» **The problem**:
Please find each line in the records below that contains the word "sind", and copy those lines.

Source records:

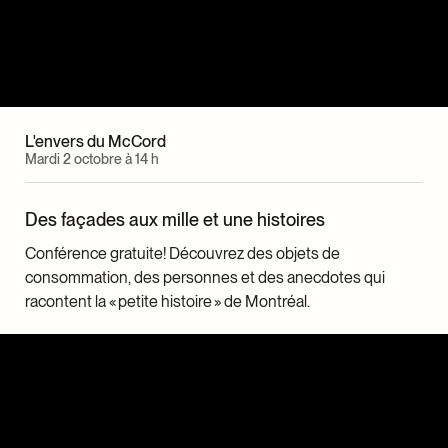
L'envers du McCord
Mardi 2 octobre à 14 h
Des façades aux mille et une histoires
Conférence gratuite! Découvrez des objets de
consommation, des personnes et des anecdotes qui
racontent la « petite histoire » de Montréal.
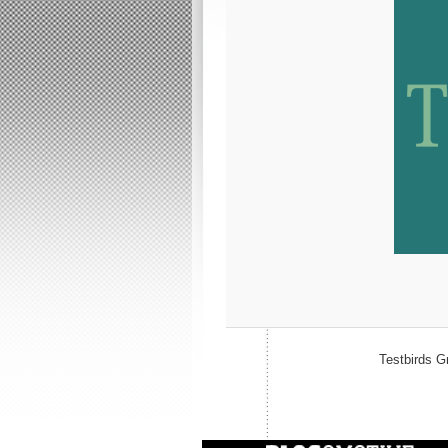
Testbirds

---

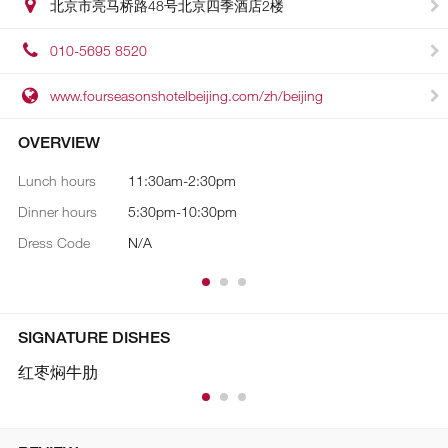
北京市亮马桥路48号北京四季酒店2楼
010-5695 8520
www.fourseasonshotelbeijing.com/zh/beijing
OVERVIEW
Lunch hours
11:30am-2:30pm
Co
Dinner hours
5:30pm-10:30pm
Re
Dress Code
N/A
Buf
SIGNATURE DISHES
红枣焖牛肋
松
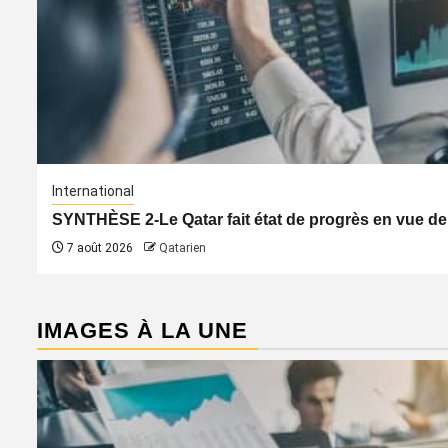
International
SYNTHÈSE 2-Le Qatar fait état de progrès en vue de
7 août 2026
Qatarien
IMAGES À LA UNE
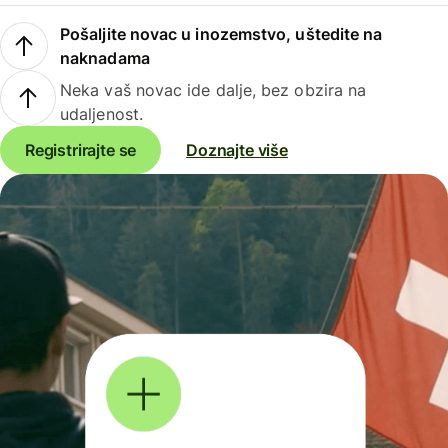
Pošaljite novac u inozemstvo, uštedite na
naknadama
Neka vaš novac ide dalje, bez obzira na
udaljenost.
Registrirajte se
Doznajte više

==

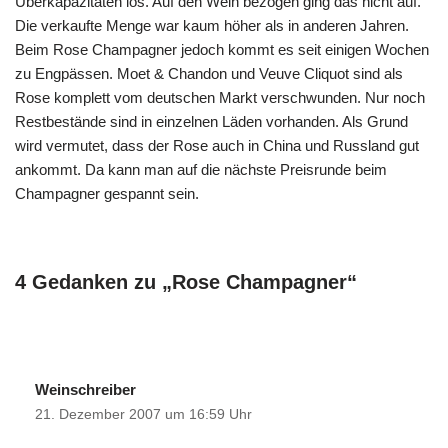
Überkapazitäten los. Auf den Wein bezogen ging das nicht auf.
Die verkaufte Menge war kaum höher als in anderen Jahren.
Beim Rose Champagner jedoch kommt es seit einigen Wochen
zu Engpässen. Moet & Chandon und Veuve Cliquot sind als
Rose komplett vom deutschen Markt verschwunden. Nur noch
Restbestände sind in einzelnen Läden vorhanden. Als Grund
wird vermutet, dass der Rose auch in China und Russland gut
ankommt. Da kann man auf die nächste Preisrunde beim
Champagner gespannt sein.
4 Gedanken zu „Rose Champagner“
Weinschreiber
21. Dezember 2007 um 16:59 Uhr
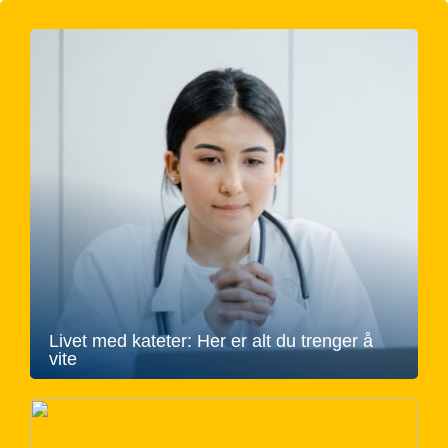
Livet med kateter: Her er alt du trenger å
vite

» **Exercise output**:
zu Engpässen. Moet & Chandon und Veuve Cliquot sind als
Restbestände sind in einzelnen Läden vorhanden. Als Grund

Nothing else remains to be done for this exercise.